An abdominal CT scan revealed a bowel subocclusion with significant wall thickening of some bowel loops, which was interpreted as a possible consequence of the mycotic infection. A few days later, the patient developed oral cavity mucositis and obstructive nasal symptoms. A brain and maxillo-facial CT revealed an involvement of the right ethmoidal sinus and of the maxillary sinuses, as well as an erosion of the palatine bones, the right lacrimal bone, and the right frontal and palatine processes of the maxilla, associated with involvement of right medial periorbital soft tissues. Nine days later, during the antimycotic treatment, a new chest and abdominal CT examination was performed, revealing imaging findings compatible with an initial improvement. In particular, the exam showed a numerical and dimensional decrease of the bilateral cavitatory pulmonary lesions, as well as a reduction of pleural effusion decrease and total resolution of bowel subocclusion.
Discussion
Invasive aspergillosis is a potentially lethal opportunistic infection that primarily occurs in immunosuppressed patients, like patients with hematologic disorders (leukaemia, lymphoma) and those who have undergone bone marrow or other organ transplantation. Specifically, invasive aspergillosis should be suspected in any patient with neutropenia who develops fever not responding to antibiotics. Owing to its intrinsic high mortality rate, early diagnosis and treatment are essential for a successful clinical outcome in these patients. A tissue diagnosis may be difficult, because sputum cultures are positive in only 10% of patients. Alternatively, more invasive diagnostic approaches, including bronchoscopy with transbronchial biopsy, percutaneous needle aspiration biopsy, or open lung biopsy, may be required. However, possible thrombocytopenia or compromised respiratory status may be a relative contraindication to these invasive procedures. For these reasons, imaging findings that suggest the diagnosis of invasive aspergillosis are important.

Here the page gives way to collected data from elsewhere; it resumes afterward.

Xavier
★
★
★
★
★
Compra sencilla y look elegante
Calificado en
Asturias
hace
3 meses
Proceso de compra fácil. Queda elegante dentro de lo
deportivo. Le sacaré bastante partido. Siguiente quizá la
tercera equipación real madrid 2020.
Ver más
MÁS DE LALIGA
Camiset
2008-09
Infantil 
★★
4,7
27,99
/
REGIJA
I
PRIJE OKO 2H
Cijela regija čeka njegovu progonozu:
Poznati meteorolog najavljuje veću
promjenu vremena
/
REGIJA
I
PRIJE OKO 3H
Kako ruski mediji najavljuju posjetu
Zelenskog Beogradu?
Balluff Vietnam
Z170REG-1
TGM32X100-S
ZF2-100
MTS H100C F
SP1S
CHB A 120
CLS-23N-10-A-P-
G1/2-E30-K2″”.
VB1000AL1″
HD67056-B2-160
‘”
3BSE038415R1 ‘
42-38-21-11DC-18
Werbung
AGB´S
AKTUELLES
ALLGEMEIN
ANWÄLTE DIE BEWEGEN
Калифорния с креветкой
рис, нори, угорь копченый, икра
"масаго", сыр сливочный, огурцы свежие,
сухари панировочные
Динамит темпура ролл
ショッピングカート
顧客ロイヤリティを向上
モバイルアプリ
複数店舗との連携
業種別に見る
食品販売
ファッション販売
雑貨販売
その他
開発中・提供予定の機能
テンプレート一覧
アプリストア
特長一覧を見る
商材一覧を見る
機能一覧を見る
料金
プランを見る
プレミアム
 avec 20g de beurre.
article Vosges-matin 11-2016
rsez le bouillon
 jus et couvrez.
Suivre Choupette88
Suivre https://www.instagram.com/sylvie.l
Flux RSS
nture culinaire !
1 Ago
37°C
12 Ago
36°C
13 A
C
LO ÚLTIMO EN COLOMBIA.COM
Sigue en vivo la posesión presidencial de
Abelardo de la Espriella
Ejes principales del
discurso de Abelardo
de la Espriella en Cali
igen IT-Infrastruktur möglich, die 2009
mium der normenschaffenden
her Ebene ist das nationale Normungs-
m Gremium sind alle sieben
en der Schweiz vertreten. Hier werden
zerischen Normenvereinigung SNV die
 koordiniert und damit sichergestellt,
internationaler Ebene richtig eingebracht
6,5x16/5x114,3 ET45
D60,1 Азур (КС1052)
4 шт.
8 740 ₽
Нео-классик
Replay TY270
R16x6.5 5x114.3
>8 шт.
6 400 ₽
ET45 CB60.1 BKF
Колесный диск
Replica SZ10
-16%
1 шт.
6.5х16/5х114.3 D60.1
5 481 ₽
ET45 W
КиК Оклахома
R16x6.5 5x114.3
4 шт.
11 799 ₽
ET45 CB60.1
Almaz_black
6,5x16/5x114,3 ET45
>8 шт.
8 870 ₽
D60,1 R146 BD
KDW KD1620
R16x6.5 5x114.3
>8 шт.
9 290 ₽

Initially, in the invasive pulmonary aspergillosis, chest radiograph may be normal, but as the infection progresses, single or multiple rounded opacities, pleural-based infiltrates (pulmonary infarctions) and cavitation can develop. In the early stages of infection, CT is more sensitive and specific than radiography. Typical chest CT scan findings are multiple nodules, the halo sign (zone of low attenuation due to haemorrhage surrounding the pulmonary nodule) and the air crescent sign (crescent-shaped lucency secondary to necrosis) that marks the recovery phase of the infection. Extensive paranasal sinus involvement is frequently associated with disseminated aspergillosis. In this particular involvement, CT scan can show focal or diffuse areas of increased attenuation in paranasal sinus. CT and MRI can also demonstrate invasive processes of the skull base and the facial bones, defining periorbital and intracranial spread. Moreover, the gastrointestinal tract can be affected by aspergillosis. In this site, aspergillosis can cause bowel infarction or diffuse peritonitis from a small bowel perforation. Findings of abdominal CT such as small bowel obstruction secondary to segmental mural thickening, diffuse small bowel distention, and inflammation of the peri-enteric fat, may be non-specific.
The gold standard of systemic antimycotic treatment is voriconazole, which has proved to be significantly superior to conventional amphotericin B. Combined therapy with two antimycotic compounds may be a promising future strategy for first-line treatment.